Directions for this task
Copy exactly the lines of the data below that run from the line holding "7: (680, 13, 276.15)" through the line holding "40: (562, 394, 4.80)", both ends included.

Provided material
******

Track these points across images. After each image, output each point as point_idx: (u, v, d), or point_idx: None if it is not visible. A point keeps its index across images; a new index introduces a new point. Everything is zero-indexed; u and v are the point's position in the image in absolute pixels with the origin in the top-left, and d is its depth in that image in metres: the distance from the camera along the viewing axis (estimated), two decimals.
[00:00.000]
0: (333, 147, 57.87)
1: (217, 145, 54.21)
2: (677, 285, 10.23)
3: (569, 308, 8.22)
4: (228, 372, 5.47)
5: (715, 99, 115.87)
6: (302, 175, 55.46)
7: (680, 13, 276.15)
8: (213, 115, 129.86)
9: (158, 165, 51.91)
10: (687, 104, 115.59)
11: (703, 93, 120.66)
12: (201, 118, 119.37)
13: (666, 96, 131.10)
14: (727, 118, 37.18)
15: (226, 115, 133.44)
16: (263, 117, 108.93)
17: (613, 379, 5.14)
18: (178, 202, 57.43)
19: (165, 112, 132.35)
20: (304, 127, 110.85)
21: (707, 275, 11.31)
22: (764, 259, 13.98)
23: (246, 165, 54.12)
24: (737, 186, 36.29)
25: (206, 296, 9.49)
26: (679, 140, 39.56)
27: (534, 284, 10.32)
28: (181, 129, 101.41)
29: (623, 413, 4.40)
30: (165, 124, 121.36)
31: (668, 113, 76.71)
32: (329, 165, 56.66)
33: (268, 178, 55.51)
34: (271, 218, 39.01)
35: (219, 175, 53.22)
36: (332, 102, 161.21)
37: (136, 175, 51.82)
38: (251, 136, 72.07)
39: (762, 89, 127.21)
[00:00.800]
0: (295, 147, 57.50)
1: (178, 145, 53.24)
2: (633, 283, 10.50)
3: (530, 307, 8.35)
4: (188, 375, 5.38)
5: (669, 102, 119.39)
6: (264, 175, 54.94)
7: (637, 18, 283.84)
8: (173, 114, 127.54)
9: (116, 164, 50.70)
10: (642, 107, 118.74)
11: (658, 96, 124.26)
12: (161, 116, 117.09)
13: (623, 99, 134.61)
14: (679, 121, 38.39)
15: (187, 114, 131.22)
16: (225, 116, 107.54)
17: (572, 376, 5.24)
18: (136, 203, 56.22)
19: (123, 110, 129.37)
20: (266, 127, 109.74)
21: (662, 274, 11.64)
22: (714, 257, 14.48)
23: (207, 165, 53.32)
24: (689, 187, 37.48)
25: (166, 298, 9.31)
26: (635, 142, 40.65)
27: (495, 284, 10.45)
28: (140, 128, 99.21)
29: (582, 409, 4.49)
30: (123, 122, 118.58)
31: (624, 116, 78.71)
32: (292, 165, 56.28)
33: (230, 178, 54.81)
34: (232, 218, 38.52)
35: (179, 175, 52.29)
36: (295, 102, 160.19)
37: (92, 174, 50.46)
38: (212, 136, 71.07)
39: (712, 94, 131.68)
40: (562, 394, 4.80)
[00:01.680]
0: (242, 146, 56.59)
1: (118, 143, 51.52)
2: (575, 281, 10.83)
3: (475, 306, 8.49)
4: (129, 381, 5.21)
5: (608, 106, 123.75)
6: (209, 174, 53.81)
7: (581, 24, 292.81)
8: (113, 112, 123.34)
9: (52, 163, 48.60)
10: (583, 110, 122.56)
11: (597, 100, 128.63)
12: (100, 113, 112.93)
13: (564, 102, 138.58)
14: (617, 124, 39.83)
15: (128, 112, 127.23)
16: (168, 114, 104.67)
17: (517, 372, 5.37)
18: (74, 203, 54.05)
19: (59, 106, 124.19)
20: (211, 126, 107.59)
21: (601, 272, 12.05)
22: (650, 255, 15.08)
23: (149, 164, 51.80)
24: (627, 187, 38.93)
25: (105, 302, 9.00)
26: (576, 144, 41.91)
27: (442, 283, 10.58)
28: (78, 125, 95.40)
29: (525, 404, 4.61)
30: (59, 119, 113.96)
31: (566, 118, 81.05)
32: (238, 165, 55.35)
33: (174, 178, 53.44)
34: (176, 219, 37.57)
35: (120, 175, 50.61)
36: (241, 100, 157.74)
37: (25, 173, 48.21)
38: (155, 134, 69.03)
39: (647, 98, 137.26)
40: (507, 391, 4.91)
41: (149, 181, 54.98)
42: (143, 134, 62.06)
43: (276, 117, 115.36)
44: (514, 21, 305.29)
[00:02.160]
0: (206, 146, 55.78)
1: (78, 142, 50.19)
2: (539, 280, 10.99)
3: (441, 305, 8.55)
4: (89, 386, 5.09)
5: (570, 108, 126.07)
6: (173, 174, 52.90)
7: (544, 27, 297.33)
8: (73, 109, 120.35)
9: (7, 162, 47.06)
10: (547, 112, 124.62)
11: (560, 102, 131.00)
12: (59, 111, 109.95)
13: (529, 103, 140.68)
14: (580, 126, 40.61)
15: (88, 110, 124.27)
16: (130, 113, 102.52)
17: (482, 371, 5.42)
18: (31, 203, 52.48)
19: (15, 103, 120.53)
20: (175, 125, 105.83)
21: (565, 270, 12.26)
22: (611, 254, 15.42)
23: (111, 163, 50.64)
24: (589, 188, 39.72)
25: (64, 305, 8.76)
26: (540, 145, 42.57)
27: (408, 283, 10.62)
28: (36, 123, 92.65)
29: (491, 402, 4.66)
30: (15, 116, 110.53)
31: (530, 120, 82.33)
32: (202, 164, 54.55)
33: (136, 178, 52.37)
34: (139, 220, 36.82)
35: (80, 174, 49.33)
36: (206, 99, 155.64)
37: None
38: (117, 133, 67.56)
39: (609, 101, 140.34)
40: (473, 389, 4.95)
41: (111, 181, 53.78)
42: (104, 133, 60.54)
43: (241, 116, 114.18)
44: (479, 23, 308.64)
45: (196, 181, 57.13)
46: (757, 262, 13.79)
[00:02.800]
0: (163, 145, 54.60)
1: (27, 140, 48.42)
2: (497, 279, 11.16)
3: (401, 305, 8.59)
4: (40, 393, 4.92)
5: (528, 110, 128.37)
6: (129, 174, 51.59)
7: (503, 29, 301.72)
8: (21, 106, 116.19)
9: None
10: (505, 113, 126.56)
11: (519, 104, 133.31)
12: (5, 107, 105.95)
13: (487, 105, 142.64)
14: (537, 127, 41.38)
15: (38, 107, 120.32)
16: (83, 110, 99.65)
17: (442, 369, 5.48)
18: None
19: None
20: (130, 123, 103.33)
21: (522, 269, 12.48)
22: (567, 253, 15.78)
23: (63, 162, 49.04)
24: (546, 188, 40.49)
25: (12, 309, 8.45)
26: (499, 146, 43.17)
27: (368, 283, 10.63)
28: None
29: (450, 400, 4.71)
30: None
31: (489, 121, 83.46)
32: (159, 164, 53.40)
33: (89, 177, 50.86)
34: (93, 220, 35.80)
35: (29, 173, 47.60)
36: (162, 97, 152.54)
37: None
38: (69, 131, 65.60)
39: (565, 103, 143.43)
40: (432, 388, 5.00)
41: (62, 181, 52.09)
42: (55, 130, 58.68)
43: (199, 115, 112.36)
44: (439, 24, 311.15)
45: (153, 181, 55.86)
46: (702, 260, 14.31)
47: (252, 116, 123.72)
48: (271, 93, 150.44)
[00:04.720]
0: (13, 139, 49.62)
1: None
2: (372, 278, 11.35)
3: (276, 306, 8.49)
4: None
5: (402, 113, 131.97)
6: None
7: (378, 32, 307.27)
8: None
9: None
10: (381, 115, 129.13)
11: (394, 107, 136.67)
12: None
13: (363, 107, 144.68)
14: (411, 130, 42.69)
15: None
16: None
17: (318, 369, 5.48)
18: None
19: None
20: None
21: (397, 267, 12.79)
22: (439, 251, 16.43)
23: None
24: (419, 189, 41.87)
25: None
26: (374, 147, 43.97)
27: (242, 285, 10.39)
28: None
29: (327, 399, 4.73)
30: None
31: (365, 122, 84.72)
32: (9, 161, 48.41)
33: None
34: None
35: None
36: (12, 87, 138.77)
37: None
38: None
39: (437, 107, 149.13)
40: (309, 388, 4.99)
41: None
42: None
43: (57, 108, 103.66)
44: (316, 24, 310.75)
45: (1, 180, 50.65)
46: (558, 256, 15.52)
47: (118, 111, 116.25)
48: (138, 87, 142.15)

******

Response box
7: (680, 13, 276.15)
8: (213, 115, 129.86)
9: (158, 165, 51.91)
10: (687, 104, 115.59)
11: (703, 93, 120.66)
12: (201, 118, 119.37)
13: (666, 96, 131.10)
14: (727, 118, 37.18)
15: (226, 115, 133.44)
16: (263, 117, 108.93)
17: (613, 379, 5.14)
18: (178, 202, 57.43)
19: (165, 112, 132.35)
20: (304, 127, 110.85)
21: (707, 275, 11.31)
22: (764, 259, 13.98)
23: (246, 165, 54.12)
24: (737, 186, 36.29)
25: (206, 296, 9.49)
26: (679, 140, 39.56)
27: (534, 284, 10.32)
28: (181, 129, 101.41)
29: (623, 413, 4.40)
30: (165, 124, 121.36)
31: (668, 113, 76.71)
32: (329, 165, 56.66)
33: (268, 178, 55.51)
34: (271, 218, 39.01)
35: (219, 175, 53.22)
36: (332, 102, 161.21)
37: (136, 175, 51.82)
38: (251, 136, 72.07)
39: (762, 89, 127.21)
[00:00.800]
0: (295, 147, 57.50)
1: (178, 145, 53.24)
2: (633, 283, 10.50)
3: (530, 307, 8.35)
4: (188, 375, 5.38)
5: (669, 102, 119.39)
6: (264, 175, 54.94)
7: (637, 18, 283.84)
8: (173, 114, 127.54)
9: (116, 164, 50.70)
10: (642, 107, 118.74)
11: (658, 96, 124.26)
12: (161, 116, 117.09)
13: (623, 99, 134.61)
14: (679, 121, 38.39)
15: (187, 114, 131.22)
16: (225, 116, 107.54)
17: (572, 376, 5.24)
18: (136, 203, 56.22)
19: (123, 110, 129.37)
20: (266, 127, 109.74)
21: (662, 274, 11.64)
22: (714, 257, 14.48)
23: (207, 165, 53.32)
24: (689, 187, 37.48)
25: (166, 298, 9.31)
26: (635, 142, 40.65)
27: (495, 284, 10.45)
28: (140, 128, 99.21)
29: (582, 409, 4.49)
30: (123, 122, 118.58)
31: (624, 116, 78.71)
32: (292, 165, 56.28)
33: (230, 178, 54.81)
34: (232, 218, 38.52)
35: (179, 175, 52.29)
36: (295, 102, 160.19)
37: (92, 174, 50.46)
38: (212, 136, 71.07)
39: (712, 94, 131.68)
40: (562, 394, 4.80)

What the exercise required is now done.